Paustovsky Konstantin Georgievich (1892-1968) Prepared by student 3 "D" class Turchin Vadim

Russian writer. Born in Moscow. In addition to him, the family had three more children, two brothers and a sister. The writer’s father was a railway employee, and the family often moved from place to place: after Moscow, they lived in Pskov, Vilno, Kiev. In 1911, in the last grade of the gymnasium, Kostya Paustovsky wrote his first story, and it was published in the Kiev literary magazine "Lights".

Konstantin Georgievich changed many professions: he was a counselor and conductor of the Moscow tram, a worker at the metallurgical plants in Donbass and Taganrog, a fisherman,

orderly in the army during the First World War, employee, teacher of Russian literature, journalist.

In the Civil War, Paustovsky fought in the Red Army. During World War II he was a war correspondent on the Southern Front.

During his great writing life, he has visited many parts of our country. “Almost every book of mine is a trip. Or rather, each trip is a book, ”said Paustovsky. He traveled the Caucasus and Ukraine, the Volga, Kama, Don, Dnieper, Oka and Desna, was in Central Asia, Altai, Siberia, Prionezhie, the Baltic. House in Odessa Paustovsky House-Museum in Tarus "Moscow In the former house of the forester of the Golitsyn estate - literary museum of KG Paustovsky.

But he especially fondly fell in love with Mescher - a fabulously beautiful land between Vladimir and Ryazan - where he came for the first time in 1930.

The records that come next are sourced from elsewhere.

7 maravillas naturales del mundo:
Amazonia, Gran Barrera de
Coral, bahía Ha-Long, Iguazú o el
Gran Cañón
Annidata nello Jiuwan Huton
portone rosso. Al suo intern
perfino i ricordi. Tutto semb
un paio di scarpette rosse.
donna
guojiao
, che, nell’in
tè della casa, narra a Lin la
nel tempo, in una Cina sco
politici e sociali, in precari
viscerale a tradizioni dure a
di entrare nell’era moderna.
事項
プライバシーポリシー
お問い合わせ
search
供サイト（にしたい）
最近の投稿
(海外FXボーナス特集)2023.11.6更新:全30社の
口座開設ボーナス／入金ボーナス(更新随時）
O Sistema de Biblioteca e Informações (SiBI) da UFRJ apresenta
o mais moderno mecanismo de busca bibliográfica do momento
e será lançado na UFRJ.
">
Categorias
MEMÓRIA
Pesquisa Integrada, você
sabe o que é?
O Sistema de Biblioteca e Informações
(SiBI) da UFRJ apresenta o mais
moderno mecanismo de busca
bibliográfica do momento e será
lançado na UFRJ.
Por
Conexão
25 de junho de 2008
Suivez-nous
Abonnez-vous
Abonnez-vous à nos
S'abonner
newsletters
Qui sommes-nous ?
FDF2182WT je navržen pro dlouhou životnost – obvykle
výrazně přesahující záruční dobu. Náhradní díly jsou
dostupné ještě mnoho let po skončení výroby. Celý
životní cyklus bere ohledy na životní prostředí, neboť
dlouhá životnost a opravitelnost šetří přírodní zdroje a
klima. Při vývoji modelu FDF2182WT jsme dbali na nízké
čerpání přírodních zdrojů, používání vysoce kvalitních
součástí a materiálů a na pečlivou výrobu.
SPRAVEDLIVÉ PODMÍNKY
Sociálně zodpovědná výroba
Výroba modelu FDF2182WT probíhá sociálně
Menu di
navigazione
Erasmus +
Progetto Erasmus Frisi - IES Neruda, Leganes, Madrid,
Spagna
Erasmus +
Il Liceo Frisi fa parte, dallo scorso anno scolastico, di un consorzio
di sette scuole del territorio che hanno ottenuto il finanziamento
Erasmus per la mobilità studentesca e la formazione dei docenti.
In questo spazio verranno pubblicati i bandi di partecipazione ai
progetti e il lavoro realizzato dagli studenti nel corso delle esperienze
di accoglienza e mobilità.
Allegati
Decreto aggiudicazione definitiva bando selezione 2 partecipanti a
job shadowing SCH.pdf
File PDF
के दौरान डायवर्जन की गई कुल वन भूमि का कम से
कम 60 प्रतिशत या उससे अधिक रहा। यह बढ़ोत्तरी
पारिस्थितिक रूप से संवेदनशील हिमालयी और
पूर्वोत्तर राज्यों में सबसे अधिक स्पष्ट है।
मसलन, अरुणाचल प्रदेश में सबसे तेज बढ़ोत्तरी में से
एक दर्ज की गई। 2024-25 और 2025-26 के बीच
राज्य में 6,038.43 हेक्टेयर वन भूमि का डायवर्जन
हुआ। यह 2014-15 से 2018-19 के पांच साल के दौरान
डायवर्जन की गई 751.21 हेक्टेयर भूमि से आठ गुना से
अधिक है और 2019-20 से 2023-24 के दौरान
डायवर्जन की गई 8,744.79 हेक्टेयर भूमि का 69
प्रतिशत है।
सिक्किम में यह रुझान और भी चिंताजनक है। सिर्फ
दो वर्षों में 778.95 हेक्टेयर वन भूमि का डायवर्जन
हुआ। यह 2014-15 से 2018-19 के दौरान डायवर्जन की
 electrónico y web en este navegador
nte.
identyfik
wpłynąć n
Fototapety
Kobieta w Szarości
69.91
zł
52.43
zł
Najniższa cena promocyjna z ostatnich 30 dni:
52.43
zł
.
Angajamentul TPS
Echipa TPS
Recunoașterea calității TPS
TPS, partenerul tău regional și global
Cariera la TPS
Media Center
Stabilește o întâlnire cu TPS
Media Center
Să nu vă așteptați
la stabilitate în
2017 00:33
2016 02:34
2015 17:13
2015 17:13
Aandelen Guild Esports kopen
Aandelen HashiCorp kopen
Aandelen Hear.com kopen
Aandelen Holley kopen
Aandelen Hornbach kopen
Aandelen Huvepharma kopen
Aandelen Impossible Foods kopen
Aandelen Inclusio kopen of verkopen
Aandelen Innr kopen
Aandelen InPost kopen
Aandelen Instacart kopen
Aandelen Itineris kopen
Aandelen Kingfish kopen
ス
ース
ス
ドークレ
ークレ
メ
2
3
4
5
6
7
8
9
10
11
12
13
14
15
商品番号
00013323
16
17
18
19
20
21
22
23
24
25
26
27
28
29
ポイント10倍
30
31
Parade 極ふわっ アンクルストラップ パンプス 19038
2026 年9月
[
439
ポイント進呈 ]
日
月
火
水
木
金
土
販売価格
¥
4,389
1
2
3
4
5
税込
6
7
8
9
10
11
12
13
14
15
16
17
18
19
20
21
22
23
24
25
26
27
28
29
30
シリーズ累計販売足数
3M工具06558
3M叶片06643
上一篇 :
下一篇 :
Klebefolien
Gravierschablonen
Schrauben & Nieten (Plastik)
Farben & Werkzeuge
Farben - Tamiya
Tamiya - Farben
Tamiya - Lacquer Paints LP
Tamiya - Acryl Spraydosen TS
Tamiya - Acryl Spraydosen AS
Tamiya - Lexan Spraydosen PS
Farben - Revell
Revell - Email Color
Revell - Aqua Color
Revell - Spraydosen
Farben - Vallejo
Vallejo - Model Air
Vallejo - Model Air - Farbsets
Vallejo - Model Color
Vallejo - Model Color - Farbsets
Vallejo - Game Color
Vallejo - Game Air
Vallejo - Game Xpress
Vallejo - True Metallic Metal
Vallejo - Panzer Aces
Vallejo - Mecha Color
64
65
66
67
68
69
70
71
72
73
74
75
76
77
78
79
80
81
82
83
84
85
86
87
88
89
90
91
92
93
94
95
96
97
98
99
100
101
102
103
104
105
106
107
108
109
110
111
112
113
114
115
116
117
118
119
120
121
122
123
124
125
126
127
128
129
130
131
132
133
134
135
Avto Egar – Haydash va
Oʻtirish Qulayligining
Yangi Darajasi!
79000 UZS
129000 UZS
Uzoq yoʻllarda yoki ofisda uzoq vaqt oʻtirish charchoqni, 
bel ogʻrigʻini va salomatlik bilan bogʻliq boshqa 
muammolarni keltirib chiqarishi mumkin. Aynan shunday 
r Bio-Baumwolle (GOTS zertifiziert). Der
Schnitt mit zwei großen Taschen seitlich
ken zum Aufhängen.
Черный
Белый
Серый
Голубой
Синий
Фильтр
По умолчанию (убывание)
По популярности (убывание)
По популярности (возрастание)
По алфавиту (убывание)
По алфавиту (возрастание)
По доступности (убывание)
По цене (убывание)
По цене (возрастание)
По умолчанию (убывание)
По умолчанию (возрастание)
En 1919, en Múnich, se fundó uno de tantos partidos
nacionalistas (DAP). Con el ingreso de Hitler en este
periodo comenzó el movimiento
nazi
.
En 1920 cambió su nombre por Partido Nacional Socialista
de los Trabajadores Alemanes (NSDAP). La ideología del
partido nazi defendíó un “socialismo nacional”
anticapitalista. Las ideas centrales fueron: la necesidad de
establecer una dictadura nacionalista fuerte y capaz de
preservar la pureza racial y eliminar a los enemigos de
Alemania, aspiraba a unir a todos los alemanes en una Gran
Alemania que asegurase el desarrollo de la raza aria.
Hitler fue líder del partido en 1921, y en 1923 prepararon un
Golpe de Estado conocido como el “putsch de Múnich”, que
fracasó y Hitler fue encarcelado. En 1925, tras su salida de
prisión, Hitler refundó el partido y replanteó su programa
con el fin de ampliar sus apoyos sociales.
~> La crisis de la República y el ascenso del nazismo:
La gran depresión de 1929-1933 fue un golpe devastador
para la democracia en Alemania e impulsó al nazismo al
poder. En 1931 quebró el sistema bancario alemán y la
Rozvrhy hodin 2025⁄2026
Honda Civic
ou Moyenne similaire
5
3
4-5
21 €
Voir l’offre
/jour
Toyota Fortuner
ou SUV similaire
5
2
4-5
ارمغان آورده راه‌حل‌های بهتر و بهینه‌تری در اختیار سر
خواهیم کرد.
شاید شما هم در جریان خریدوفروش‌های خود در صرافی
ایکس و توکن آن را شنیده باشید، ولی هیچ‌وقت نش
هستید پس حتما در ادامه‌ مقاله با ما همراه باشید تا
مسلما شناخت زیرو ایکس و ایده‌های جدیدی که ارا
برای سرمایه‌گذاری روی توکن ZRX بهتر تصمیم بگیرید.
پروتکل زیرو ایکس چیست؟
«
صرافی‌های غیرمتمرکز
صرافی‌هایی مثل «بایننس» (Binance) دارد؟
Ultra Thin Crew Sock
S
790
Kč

Per Paustovsky owns a cycle of stories for children and several fairy tales. They teach to love the native nature, to be observant, to see the unusual in the ordinary and to be able to fantasize, to be kind, honest, able to admit and correct one's own guilt. These important human qualities are so necessary in life. In this picture, Paustovsky with the cat Barsik.

He wrote what he saw, about those whom he was watching, and of course about those whom he sincerely loved.